Thanks for pointing out the

Thanks for pointing out the missed related work. A notable difference is that lowering can't handle stateful computation.

Also I'd disagree with OP's description "none of the internal dataflow nodes in an FRP program are actually necessary", since it needs both pure and stateful computations. It's evident from the CCNF that a mimimal dataflow computation consists of exactly one of each of the following components: pure computation (arr), states (init), recursion (loop), sequential composition (>>>), and parallel composition (second).

Disclaimer: I'm the first author of the CCA paper.

Thanks for commenting!

It's evident from the CCNF that a mimimal dataflow computation consists of exactly one of each of the following components: pure computation (arr), states (init), recursion (loop), sequential composition (>>>), and parallel composition (second).

This is in fact what made me think that internal dataflow nodes weren't necessary. :) That is, if you compile a normal form to some sequential, imperative code to hand off to an event loop, then:

1) the event loop implements the outer recursion,
2) the sequential composition becomes sequential composition in the sequential language,
3) state is implemented by, er, state, and
4) parallel composition can be implemented by having multiple variables in the sequential language.

So it looks to me like you guys can escape the need to implement a change-propagation mechanism, which is pretty cool. OTOH, with something like a spreadsheet, where you've got a dataflow network where any node (ie, cell) can be modified at any time, there's no way to avoid building that mechanism.

Is this right, or did I miss something important?

Anyway, I enjoyed reading your paper quite a bit!

By change propagation, do

By change propagation, do you mean the problem of adjusting the output when only part of the input changes? No, CCA doesn't solve this problem (of incremental computation), although I think it may simplify the dependency analysis used by those techniques. Anyway, it's an orthogonal problem to what we considered in the paper.

The spreadsheet problem you described actually looks like a simple dataflow with no internal states, i.e., it is a pure function mapping from all cell's old values to new values.

Change propagation vs.

Change propagation vs. recomputation is tricky. E.g., Kim's work showed compaction is often a huge win. However, in Flapjax, an important chunk of the library was imperatively interfacing with the DOM (browser document) API. When to switch between these is unclear and it is not obvious if static knowledge is sufficient: which way to go might depend on if/how reevaluation occurs, which I think was Neel's point. Haven't seen an examination of annotations vs. static inference vs. dynamic feedback; would probably be too much of a niche interest..

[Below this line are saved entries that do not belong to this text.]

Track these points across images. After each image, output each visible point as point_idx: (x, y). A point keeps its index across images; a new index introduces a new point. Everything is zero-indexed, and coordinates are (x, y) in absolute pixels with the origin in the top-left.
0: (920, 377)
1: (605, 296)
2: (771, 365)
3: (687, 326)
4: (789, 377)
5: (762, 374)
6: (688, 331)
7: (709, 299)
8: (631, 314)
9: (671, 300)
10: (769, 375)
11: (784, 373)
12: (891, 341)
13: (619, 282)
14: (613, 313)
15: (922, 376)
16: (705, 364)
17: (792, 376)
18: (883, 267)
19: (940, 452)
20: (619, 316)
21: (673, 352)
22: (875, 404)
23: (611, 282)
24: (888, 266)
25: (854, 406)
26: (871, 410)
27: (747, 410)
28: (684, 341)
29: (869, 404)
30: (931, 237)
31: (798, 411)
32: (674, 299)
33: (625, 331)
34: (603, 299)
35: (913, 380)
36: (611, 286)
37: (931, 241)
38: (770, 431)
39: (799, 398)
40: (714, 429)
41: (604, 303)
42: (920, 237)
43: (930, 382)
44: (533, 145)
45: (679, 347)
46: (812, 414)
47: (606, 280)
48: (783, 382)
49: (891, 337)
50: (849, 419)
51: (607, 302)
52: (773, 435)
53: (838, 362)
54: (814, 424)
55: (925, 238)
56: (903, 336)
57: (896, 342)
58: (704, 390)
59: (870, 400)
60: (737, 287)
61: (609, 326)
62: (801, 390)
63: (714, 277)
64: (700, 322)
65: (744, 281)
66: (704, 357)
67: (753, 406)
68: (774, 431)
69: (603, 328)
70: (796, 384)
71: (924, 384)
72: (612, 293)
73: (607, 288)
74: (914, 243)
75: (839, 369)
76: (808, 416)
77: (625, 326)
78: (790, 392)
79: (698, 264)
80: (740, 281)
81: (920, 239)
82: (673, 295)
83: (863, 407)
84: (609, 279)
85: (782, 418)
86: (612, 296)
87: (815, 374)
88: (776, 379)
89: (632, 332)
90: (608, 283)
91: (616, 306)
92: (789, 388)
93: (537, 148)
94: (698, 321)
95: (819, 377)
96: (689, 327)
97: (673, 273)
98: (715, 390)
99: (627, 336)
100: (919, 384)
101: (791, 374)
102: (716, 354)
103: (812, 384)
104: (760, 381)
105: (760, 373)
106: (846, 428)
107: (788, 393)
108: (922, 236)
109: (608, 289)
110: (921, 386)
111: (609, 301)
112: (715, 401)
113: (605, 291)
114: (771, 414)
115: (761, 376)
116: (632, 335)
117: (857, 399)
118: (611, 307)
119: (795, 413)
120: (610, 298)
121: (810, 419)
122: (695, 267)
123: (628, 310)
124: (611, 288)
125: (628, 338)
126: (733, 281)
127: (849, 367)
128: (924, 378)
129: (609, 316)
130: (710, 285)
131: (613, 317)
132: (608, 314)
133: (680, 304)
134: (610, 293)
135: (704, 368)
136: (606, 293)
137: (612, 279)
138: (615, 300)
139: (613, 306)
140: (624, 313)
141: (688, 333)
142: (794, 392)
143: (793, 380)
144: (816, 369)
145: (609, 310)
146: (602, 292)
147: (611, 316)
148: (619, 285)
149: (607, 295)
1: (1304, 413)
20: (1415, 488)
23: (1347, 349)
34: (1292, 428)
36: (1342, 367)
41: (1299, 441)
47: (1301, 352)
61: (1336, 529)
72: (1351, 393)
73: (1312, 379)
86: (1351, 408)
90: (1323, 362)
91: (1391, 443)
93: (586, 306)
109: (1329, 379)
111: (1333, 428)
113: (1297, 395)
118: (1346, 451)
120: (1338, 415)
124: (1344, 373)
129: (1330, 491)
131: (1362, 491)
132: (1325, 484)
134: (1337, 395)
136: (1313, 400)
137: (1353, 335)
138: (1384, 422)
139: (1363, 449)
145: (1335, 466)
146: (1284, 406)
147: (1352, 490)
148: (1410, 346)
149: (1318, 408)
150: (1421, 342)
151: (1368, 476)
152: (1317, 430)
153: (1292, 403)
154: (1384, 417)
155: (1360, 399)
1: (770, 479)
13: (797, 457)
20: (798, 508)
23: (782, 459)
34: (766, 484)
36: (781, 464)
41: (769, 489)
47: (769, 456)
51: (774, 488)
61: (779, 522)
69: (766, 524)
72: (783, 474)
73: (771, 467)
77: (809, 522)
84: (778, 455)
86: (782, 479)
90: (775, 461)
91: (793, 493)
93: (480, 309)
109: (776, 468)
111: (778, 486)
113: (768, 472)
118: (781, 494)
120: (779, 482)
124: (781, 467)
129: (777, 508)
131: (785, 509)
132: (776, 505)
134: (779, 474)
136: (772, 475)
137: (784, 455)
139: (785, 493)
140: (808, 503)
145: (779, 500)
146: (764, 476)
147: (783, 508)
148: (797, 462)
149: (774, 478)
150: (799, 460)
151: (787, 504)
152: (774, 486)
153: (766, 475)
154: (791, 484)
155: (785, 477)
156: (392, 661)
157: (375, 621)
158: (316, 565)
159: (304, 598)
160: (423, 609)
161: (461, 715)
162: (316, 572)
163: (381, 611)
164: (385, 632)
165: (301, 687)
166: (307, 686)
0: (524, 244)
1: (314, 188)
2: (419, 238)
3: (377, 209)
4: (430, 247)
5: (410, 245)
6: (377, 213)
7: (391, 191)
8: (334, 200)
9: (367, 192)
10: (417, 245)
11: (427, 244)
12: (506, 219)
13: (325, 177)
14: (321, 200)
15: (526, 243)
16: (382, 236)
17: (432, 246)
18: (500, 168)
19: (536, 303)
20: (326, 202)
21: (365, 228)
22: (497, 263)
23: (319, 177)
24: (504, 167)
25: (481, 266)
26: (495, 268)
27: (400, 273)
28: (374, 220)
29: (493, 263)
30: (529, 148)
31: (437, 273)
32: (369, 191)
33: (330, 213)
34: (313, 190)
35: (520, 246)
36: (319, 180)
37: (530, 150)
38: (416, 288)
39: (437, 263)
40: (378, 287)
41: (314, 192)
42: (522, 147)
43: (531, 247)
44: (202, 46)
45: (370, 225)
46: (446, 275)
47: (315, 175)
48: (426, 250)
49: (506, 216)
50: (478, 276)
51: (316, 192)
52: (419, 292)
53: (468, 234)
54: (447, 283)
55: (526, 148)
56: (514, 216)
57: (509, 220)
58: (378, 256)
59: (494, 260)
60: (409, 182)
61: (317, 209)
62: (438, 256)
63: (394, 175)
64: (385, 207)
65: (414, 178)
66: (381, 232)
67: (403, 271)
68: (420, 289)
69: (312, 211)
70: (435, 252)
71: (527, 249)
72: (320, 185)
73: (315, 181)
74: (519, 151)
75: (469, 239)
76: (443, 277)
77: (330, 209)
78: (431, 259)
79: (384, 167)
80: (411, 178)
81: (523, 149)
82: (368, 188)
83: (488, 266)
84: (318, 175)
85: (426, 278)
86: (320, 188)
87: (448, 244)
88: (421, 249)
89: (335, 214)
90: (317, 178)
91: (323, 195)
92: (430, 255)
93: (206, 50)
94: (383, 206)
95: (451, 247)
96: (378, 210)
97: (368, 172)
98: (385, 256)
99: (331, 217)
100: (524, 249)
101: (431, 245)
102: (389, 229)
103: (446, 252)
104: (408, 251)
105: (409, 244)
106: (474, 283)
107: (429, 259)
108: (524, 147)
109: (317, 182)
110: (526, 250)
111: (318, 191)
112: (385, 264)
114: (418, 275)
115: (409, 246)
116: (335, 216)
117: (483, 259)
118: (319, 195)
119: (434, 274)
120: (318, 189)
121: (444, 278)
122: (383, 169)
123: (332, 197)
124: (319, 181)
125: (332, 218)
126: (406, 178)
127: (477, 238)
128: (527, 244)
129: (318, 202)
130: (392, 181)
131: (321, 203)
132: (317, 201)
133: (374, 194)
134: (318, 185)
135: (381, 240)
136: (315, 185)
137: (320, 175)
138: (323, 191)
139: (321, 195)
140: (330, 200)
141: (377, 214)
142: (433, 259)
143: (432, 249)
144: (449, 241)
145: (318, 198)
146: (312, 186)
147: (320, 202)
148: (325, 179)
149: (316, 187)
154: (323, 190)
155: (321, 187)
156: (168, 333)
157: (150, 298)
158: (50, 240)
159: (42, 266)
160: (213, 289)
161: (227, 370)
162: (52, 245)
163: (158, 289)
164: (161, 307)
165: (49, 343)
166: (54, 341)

There is a lot more work along these lines in related communities, such as pipeline optimizations to better use limited hardware resources. I suspect there's a lot of room for FRP systems to grow implementation-wise by adapting these techniques and maybe even doing them better.

Video of Presentation

One of my favourite ICFP '09 papers

I see it as a variation on the old classic On Folk Theorems.


I've missed that paper - thanks for pointing it out! That's simply hilarious, and yes - I do see the connection.